Was Zürich heute schon erlebt – eine deutliche Überproduktion von Solarstrom zur falschen Jahreszeit – droht in Basel ebenfalls, obwohl hier künftig noch deutlich mehr produziert werden soll. In Zürich wie in Basel bleibt gleichzeitig die Frage nach der Stromversorgung im Herbst und Winter unbeantwortet.

 

Laut Bericht der GPK weist auch der CEO der IWB auf die Risiken hin: Der PV-Ausbau führe im Sommer zu Stromproduktionen, die weit über dem Bedarf lägen und die Aufnahmekapazität des bestehenden Netzes überschreiten würden. Und er spricht die Folgen an: steigende Netz-kosten, sinkende Rückvergütungen und ein insgesamt teureres Stromsystem.

 

Es stellt sich die grundsätzliche Frage: Wird der Ausbau der Solarenergie zu schnell forciert – und droht am Ende genau das System zu kippen, das man eigentlich stärken will? Es macht nämlich keinen Sinn, die Hauseigentümer:innen zu Investitionen zu drängen, die dann ihren Zweck nicht erfüllen können.

 

Fazit:

 

Der Klimaschutz, die Energieunabhängigkeit und die Versorgungssicherheit gehören zu den zentralen Anliegen des HEV Basel-Stadt mit seinen 5’700 Mitgliedern. Der Verband anerkennt die Notwendigkeit wirksamer Klimaschutzmassnahmen. Sollte der überarbeitete Ratschlag nicht mehr substanziell verändert werden, könnte der HEV ihn in dieser Form mittragen.

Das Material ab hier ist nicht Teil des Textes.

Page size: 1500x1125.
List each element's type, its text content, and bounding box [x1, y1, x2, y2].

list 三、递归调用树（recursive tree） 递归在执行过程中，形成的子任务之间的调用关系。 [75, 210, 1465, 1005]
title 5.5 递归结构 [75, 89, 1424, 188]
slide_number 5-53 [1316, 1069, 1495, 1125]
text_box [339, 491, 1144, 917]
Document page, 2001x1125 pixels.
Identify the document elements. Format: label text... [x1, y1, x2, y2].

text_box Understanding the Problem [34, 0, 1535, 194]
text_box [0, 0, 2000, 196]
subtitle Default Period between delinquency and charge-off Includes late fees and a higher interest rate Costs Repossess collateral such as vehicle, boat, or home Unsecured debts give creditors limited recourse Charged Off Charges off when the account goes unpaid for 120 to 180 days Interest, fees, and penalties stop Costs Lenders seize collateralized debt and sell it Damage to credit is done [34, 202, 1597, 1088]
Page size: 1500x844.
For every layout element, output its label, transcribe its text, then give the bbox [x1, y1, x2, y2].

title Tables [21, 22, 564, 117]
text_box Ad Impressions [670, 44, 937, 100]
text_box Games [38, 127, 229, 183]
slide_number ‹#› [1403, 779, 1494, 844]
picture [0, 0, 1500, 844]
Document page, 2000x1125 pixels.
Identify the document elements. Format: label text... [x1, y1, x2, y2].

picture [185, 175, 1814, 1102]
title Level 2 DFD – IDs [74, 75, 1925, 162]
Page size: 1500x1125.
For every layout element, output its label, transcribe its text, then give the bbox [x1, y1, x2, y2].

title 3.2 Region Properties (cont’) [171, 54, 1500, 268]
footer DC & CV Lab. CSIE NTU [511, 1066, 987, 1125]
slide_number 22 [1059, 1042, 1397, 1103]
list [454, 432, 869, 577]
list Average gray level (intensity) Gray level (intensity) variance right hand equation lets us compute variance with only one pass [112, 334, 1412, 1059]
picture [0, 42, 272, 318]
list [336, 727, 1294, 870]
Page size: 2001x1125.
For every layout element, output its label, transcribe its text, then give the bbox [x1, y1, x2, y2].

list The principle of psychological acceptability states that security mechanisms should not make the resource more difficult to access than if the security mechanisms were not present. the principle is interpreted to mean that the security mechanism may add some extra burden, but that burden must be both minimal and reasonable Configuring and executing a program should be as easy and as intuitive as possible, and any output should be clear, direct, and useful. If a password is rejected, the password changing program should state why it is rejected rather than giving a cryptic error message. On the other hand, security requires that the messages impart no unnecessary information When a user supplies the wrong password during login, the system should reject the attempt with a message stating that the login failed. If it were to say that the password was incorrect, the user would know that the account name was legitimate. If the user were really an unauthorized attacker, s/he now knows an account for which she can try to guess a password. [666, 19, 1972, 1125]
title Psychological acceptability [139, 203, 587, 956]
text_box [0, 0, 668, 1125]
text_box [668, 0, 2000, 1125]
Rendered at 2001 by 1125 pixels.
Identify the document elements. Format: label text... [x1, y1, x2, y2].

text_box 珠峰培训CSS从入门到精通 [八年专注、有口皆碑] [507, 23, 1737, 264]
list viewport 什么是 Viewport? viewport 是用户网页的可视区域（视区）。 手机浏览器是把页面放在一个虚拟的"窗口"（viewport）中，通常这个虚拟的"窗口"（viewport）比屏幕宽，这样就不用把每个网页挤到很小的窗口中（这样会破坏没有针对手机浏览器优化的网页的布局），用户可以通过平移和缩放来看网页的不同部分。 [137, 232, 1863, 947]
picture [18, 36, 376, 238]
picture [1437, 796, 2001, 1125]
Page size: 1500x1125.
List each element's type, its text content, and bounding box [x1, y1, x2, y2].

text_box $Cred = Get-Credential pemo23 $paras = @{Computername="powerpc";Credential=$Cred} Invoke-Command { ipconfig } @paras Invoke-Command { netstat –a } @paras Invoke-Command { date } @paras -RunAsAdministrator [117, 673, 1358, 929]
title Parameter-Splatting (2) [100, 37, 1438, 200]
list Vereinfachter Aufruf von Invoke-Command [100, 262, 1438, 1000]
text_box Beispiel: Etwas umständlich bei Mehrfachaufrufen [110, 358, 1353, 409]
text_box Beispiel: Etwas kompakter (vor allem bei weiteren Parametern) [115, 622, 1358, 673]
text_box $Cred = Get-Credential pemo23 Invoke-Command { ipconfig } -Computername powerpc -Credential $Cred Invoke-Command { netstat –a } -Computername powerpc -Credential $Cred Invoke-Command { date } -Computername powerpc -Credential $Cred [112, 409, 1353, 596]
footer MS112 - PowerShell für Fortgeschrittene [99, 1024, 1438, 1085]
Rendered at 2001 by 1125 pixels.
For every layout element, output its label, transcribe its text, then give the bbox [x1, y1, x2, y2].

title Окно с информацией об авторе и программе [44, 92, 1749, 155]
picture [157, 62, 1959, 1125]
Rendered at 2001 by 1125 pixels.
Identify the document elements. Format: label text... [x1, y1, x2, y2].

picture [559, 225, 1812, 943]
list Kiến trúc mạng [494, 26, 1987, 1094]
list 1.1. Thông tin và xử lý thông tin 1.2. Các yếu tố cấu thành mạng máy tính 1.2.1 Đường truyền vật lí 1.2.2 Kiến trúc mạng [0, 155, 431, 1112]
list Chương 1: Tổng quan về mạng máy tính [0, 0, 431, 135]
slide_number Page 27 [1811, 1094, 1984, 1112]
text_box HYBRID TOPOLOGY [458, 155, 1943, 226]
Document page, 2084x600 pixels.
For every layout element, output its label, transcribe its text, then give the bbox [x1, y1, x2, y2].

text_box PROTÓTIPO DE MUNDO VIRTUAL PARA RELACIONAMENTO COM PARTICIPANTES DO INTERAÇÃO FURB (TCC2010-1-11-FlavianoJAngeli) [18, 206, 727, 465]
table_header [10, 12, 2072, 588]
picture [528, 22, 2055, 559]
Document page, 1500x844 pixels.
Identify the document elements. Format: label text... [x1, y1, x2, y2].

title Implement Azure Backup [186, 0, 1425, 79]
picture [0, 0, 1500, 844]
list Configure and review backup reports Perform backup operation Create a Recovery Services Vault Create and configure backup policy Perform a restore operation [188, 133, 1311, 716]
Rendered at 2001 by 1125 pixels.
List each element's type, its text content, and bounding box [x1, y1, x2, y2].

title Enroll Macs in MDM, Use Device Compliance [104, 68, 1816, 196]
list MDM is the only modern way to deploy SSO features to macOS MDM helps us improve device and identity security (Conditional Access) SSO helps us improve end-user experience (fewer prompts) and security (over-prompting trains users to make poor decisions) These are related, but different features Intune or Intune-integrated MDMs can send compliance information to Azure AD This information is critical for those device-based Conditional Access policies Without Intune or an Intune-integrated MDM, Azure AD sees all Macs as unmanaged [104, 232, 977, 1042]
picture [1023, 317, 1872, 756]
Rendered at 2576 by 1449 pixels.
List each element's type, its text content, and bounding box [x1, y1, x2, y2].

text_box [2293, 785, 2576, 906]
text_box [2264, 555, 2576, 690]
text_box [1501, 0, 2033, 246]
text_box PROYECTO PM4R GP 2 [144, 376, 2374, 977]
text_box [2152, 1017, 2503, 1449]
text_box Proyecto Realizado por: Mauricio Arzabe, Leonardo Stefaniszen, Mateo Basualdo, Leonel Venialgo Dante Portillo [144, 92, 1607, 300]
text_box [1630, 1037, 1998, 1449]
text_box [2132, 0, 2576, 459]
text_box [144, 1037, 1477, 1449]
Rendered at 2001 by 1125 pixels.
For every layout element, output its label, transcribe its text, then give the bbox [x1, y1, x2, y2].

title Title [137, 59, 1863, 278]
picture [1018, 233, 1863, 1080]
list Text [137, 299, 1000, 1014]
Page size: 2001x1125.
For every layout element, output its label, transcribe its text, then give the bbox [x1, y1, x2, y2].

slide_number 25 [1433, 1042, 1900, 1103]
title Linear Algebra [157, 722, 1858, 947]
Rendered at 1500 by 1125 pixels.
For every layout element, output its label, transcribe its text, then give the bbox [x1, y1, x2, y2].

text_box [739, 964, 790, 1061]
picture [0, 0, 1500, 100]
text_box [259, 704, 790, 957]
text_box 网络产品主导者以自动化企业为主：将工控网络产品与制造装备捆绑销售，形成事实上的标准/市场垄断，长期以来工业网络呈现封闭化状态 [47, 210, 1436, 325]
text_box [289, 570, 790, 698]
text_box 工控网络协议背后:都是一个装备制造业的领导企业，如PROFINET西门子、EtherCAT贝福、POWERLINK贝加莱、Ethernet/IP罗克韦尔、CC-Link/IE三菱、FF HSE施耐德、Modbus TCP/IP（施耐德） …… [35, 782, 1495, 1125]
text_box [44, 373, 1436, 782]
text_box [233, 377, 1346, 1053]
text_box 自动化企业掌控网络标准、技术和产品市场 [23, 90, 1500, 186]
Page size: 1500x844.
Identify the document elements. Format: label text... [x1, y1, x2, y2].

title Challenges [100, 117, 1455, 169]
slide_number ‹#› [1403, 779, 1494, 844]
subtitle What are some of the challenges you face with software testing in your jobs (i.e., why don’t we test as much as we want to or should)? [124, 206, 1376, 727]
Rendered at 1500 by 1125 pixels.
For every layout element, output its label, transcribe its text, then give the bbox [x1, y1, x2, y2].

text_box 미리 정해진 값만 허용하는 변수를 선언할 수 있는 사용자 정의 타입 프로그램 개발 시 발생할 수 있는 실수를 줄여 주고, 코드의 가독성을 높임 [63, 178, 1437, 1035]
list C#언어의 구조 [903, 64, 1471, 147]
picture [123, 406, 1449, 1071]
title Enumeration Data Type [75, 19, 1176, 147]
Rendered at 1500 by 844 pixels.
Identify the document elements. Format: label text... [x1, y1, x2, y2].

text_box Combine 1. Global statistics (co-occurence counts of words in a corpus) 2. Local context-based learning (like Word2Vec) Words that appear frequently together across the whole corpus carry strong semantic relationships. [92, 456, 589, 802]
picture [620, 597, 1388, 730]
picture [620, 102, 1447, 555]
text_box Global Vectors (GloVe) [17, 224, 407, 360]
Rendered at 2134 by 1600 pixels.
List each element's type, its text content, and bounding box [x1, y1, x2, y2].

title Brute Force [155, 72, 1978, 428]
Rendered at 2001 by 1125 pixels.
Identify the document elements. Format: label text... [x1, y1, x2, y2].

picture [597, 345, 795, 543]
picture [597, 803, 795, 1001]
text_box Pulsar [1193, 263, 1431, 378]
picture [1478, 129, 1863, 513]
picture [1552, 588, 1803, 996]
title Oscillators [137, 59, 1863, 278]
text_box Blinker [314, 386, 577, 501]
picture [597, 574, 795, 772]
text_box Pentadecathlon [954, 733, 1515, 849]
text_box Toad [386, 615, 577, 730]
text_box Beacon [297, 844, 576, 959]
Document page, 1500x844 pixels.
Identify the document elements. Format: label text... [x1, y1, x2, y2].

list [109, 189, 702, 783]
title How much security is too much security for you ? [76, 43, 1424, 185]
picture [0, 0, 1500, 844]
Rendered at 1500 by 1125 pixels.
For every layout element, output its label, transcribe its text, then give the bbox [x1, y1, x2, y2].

Er warnt jedoch davor, das Fuder zu überladen: Immer neue Pflichten und Auflagen führen nicht automatisch zu mehr Nachhaltigkeit – sie können vielmehr sowohl die Klimaziele als auch die Wohnraumentwicklung gefährden.

 

Der HEV Basel-Stadt setzt sich für Klimaschutzmassnahmen ein, die praxistauglich, wirt-schaftlich tragbar und netzverträglich sind. Er begleitet die Solaroffensive weiterhin kritisch-konstruktiv und gestaltet den Weg zum Netto-Null-Ziel 2037 aktiv mit.